Tra i vari motivi di impugnazione, il ricorrente si lamentava che il Giudice di merito avrebbe valutato le prove in un certo modo, piuttosto che nel modo da lui auspicato, censurando quel giudizio perché basato su “considerazioni personali“.
Pur avendo rigettando in maniera sintetica i precedenti motivi di ricorso, la Corte di Cassazione (cfr. sentenza n. n.4274 del 16 febbraio 2024) si attarda su tale profilo in maniera particolare, rilevando che: “qualunque decisione giudiziaria è un’opinione. Un’opinione che deve essere motivata, ma un’opinione. Non servirà scomodare il de lingua latina di Varrone per ricordare che “sentenza” è lemma derivante dal verbo latino sentio, il quale ha il significato di “percepire, ritenere, credere, supporre“.
È una “opinione soggettiva” – ad esempio – quella con cui il giudice reputa “non grave” l’inadempimento, per i fini di cui all’art. 1455 c.c.; è una “opinione soggettiva” quella con cui il giudice reputa equa ex art. 1226 c.c.! una certa misura di risarcimento del danno; è una “opinione soggettiva” quella con cui il giudice reputa attendibile od inattendibile un testimone; è una “opinione soggettiva” quella con cui il giudice presume che il reo si asterrà dal commettere ulteriori reati, ex art. 164 c.p.

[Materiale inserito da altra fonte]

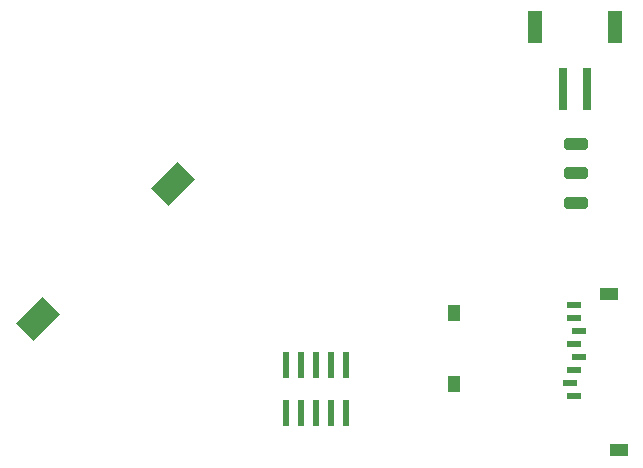
<source format=gbr>
%TF.GenerationSoftware,KiCad,Pcbnew,7.0.5*%
%TF.CreationDate,2024-02-09T08:38:41-06:00*%
%TF.ProjectId,peakick,7065616b-6963-46b2-9e6b-696361645f70,rev?*%
%TF.SameCoordinates,Original*%
%TF.FileFunction,Paste,Bot*%
%TF.FilePolarity,Positive*%
%FSLAX46Y46*%
G04 Gerber Fmt 4.6, Leading zero omitted, Abs format (unit mm)*
G04 Created by KiCad (PCBNEW 7.0.5) date 2024-02-09 08:38:41*
%MOMM*%
%LPD*%
G01*
G04 APERTURE LIST*
G04 Aperture macros list*
%AMRoundRect*
0 Rectangle with rounded corners*
0 $1 Rounding radius*
0 $2 $3 $4 $5 $6 $7 $8 $9 X,Y pos of 4 corners*
0 Add a 4 corners polygon primitive as box body*
4,1,4,$2,$3,$4,$5,$6,$7,$8,$9,$2,$3,0*
0 Add four circle primitives for the rounded corners*
1,1,$1+$1,$2,$3*
1,1,$1+$1,$4,$5*
1,1,$1+$1,$6,$7*
1,1,$1+$1,$8,$9*
0 Add four rect primitives between the rounded corners*
20,1,$1+$1,$2,$3,$4,$5,0*
20,1,$1+$1,$4,$5,$6,$7,0*
20,1,$1+$1,$6,$7,$8,$9,0*
20,1,$1+$1,$8,$9,$2,$3,0*%
%AMRotRect*
0 Rectangle, with rotation*
0 The origin of the aperture is its center*
0 $1 length*
0 $2 width*
0 $3 Rotation angle, in degrees counterclockwise*
0 Add horizontal line*
21,1,$1,$2,0,0,$3*%
G04 Aperture macros list end*
%ADD10R,0.520000X2.208000*%
%ADD11R,0.520000X2.200000*%
%ADD12RoundRect,0.180000X-0.820000X0.300000X-0.820000X-0.300000X0.820000X-0.300000X0.820000X0.300000X0*%
%ADD13R,1.200000X0.560000*%
%ADD14R,1.120000X1.440000*%
%ADD15R,1.520000X1.120000*%
%ADD16RotRect,3.200000X2.080000X225.000000*%
%ADD17R,0.800000X3.680000*%
%ADD18R,1.280000X2.720000*%
G04 APERTURE END LIST*
D10*
%TO.C,J2*%
X159875000Y-106550000D03*
X159875000Y-102490000D03*
X158605000Y-106550000D03*
D11*
X158605000Y-102490000D03*
D10*
X157335000Y-106550000D03*
X157335000Y-102490000D03*
X156065000Y-106550000D03*
X156065000Y-102490000D03*
X154795000Y-106550000D03*
X154795000Y-102490000D03*
%TD*%
D12*
%TO.C,SW1*%
X179300000Y-83750000D03*
X179300000Y-86250000D03*
X179300000Y-88750000D03*
%TD*%
D13*
%TO.C,X2*%
X179175000Y-105100000D03*
X178775000Y-104000000D03*
X179175000Y-102900000D03*
X179575000Y-101800000D03*
X179175000Y-100700000D03*
X179575000Y-99600000D03*
X179175000Y-98500000D03*
X179175000Y-97400000D03*
D14*
X168975000Y-98100000D03*
X168975000Y-104100000D03*
D15*
X182075000Y-96500000D03*
X182975000Y-109700000D03*
%TD*%
D16*
%TO.C,B1*%
X133753232Y-98621768D03*
X145173006Y-87159567D03*
%TD*%
D17*
%TO.C,J1*%
X180220000Y-79100000D03*
X178220000Y-79100000D03*
D18*
X182620000Y-73900000D03*
X175820000Y-73900000D03*
%TD*%
M02*

</source>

Allo stesso modo, sarà sempre in base ad una opinione soggettiva che il giudice di merito valuterà se – ad es. un testimone sia o non sia attendibile, se un documento sia o non sia autentico, se un indizio sia o non sia grave.
Al giudice di merito, pertanto, nella presente sede di legittimità, non potrà mai ascriversi, quale error in iudicando o in procedendo, di avere valutato le prove in base ad una “opinione soggettiva”, perché questo equivarrebbe ad addebitargli come errore quel che invece costituisce la quidditas della sua funzione.
Al giudice di merito si potrà addebitare nella presente sede soltanto di avere espresso una opinione immotivata o affetta dai soli vizi logici o giuridici obiettivamente riscontrabili riconosciuti tuttora ammissibili, nei soli limiti stabiliti dalle Sezioni Unite di questa Corte con la già ricordata sentenza n. 8053 del 2014: e cioè non già quando la motivazione sia perfettibile, ma solo quando sia mancante del tutto, totalmente incomprensibile o insuperabilmente contraddittoria, a parte il caso della sua articolazione su premesse giuridiche fallaci“.